TO-DO ITEM »
Once the pictures are set aside, transcribe each line of the listing exactly.
[Opening EXTRACTED ENTRIES section]
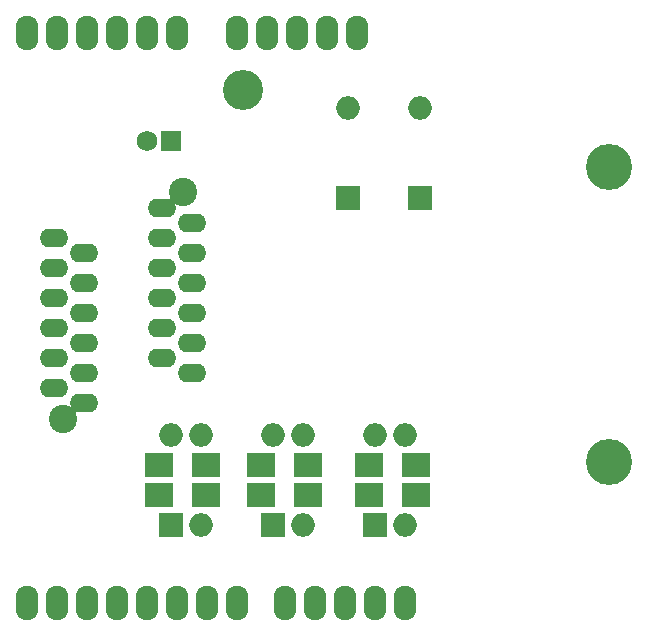
<source format=gbr>
G04 #@! TF.FileFunction,Soldermask,Bot*
%FSLAX46Y46*%
G04 Gerber Fmt 4.6, Leading zero omitted, Abs format (unit mm)*
G04 Created by KiCad (PCBNEW 4.0.5) date 01/31/17 23:14:55*
%MOMM*%
%LPD*%
G01*
G04 APERTURE LIST*
%ADD10C,0.100000*%
%ADD11O,2.400000X1.600000*%
%ADD12C,2.400000*%
%ADD13R,1.750000X1.750000*%
%ADD14C,1.750000*%
%ADD15C,3.400000*%
%ADD16R,2.000000X2.000000*%
%ADD17O,2.000000X2.000000*%
%ADD18R,2.400000X2.100000*%
%ADD19C,3.900000*%
%ADD20O,1.924000X2.940000*%
G04 APERTURE END LIST*
D10*
D11*
X159258000Y-97663000D03*
X161798000Y-98933000D03*
X159258000Y-100203000D03*
X161798000Y-101473000D03*
X159258000Y-102743000D03*
X161798000Y-104013000D03*
X159258000Y-105283000D03*
X161798000Y-106553000D03*
X159258000Y-107823000D03*
X161798000Y-109093000D03*
X159258000Y-110363000D03*
X161798000Y-111633000D03*
D12*
X161028000Y-96298000D03*
D13*
X160020000Y-91948000D03*
D14*
X158020000Y-91948000D03*
D15*
X166116000Y-87630000D03*
D16*
X168656000Y-124460000D03*
D17*
X171196000Y-116840000D03*
X171196000Y-124460000D03*
X168656000Y-116840000D03*
D16*
X181102000Y-96774000D03*
D17*
X181102000Y-89154000D03*
D16*
X160020000Y-124460000D03*
D17*
X162560000Y-116840000D03*
X162560000Y-124460000D03*
X160020000Y-116840000D03*
D16*
X177292000Y-124460000D03*
D17*
X179832000Y-116840000D03*
X179832000Y-124460000D03*
X177292000Y-116840000D03*
D16*
X175006000Y-96774000D03*
D17*
X175006000Y-89154000D03*
D18*
X176816000Y-121920000D03*
X180816000Y-121920000D03*
X167672000Y-119380000D03*
X171672000Y-119380000D03*
X167672000Y-121920000D03*
X171672000Y-121920000D03*
X159036000Y-119380000D03*
X163036000Y-119380000D03*
X159036000Y-121920000D03*
X163036000Y-121920000D03*
X176816000Y-119380000D03*
X180816000Y-119380000D03*
D11*
X152654000Y-114173000D03*
X150114000Y-112903000D03*
X152654000Y-111633000D03*
X150114000Y-110363000D03*
X152654000Y-109093000D03*
X150114000Y-107823000D03*
X152654000Y-106553000D03*
X150114000Y-105283000D03*
X152654000Y-104013000D03*
X150114000Y-102743000D03*
X152654000Y-101473000D03*
X150114000Y-100203000D03*
D12*
X150884000Y-115538000D03*
D19*
X197104000Y-94180000D03*
X197104000Y-119180000D03*
D20*
X147828000Y-82804000D03*
X150368000Y-82804000D03*
X152908000Y-82804000D03*
X160528000Y-82804000D03*
X157988000Y-82804000D03*
X155448000Y-82804000D03*
X165608000Y-82804000D03*
X168148000Y-82804000D03*
X170688000Y-82804000D03*
X175768000Y-82804000D03*
X147828000Y-131064000D03*
X150368000Y-131064000D03*
X152908000Y-131064000D03*
X155448000Y-131064000D03*
X157988000Y-131064000D03*
X160528000Y-131064000D03*
X163068000Y-131064000D03*
X165608000Y-131064000D03*
X169672000Y-131064000D03*
X172212000Y-131064000D03*
X174752000Y-131064000D03*
X177292000Y-131064000D03*
X179832000Y-131064000D03*
X173228000Y-82804000D03*
M02*

</source>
[Closing EXTRACTED ENTRIES section]
WRITTEN REPLY »
<source format=gbr>
G04 #@! TF.FileFunction,Soldermask,Bot*
%FSLAX46Y46*%
G04 Gerber Fmt 4.6, Leading zero omitted, Abs format (unit mm)*
G04 Created by KiCad (PCBNEW 4.0.5) date 01/31/17 23:14:55*
%MOMM*%
%LPD*%
G01*
G04 APERTURE LIST*
%ADD10C,0.100000*%
%ADD11O,2.400000X1.600000*%
%ADD12C,2.400000*%
%ADD13R,1.750000X1.750000*%
%ADD14C,1.750000*%
%ADD15C,3.400000*%
%ADD16R,2.000000X2.000000*%
%ADD17O,2.000000X2.000000*%
%ADD18R,2.400000X2.100000*%
%ADD19C,3.900000*%
%ADD20O,1.924000X2.940000*%
G04 APERTURE END LIST*
D10*
D11*
X159258000Y-97663000D03*
X161798000Y-98933000D03*
X159258000Y-100203000D03*
X161798000Y-101473000D03*
X159258000Y-102743000D03*
X161798000Y-104013000D03*
X159258000Y-105283000D03*
X161798000Y-106553000D03*
X159258000Y-107823000D03*
X161798000Y-109093000D03*
X159258000Y-110363000D03*
X161798000Y-111633000D03*
D12*
X161028000Y-96298000D03*
D13*
X160020000Y-91948000D03*
D14*
X158020000Y-91948000D03*
D15*
X166116000Y-87630000D03*
D16*
X168656000Y-124460000D03*
D17*
X171196000Y-116840000D03*
X171196000Y-124460000D03*
X168656000Y-116840000D03*
D16*
X181102000Y-96774000D03*
D17*
X181102000Y-89154000D03*
D16*
X160020000Y-124460000D03*
D17*
X162560000Y-116840000D03*
X162560000Y-124460000D03*
X160020000Y-116840000D03*
D16*
X177292000Y-124460000D03*
D17*
X179832000Y-116840000D03*
X179832000Y-124460000D03*
X177292000Y-116840000D03*
D16*
X175006000Y-96774000D03*
D17*
X175006000Y-89154000D03*
D18*
X176816000Y-121920000D03*
X180816000Y-121920000D03*
X167672000Y-119380000D03*
X171672000Y-119380000D03*
X167672000Y-121920000D03*
X171672000Y-121920000D03*
X159036000Y-119380000D03*
X163036000Y-119380000D03*
X159036000Y-121920000D03*
X163036000Y-121920000D03*
X176816000Y-119380000D03*
X180816000Y-119380000D03*
D11*
X152654000Y-114173000D03*
X150114000Y-112903000D03*
X152654000Y-111633000D03*
X150114000Y-110363000D03*
X152654000Y-109093000D03*
X150114000Y-107823000D03*
X152654000Y-106553000D03*
X150114000Y-105283000D03*
X152654000Y-104013000D03*
X150114000Y-102743000D03*
X152654000Y-101473000D03*
X150114000Y-100203000D03*
D12*
X150884000Y-115538000D03*
D19*
X197104000Y-94180000D03*
X197104000Y-119180000D03*
D20*
X147828000Y-82804000D03*
X150368000Y-82804000D03*
X152908000Y-82804000D03*
X160528000Y-82804000D03*
X157988000Y-82804000D03*
X155448000Y-82804000D03*
X165608000Y-82804000D03*
X168148000Y-82804000D03*
X170688000Y-82804000D03*
X175768000Y-82804000D03*
X147828000Y-131064000D03*
X150368000Y-131064000D03*
X152908000Y-131064000D03*
X155448000Y-131064000D03*
X157988000Y-131064000D03*
X160528000Y-131064000D03*
X163068000Y-131064000D03*
X165608000Y-131064000D03*
X169672000Y-131064000D03*
X172212000Y-131064000D03*
X174752000Y-131064000D03*
X177292000Y-131064000D03*
X179832000Y-131064000D03*
X173228000Y-82804000D03*
M02*

</source>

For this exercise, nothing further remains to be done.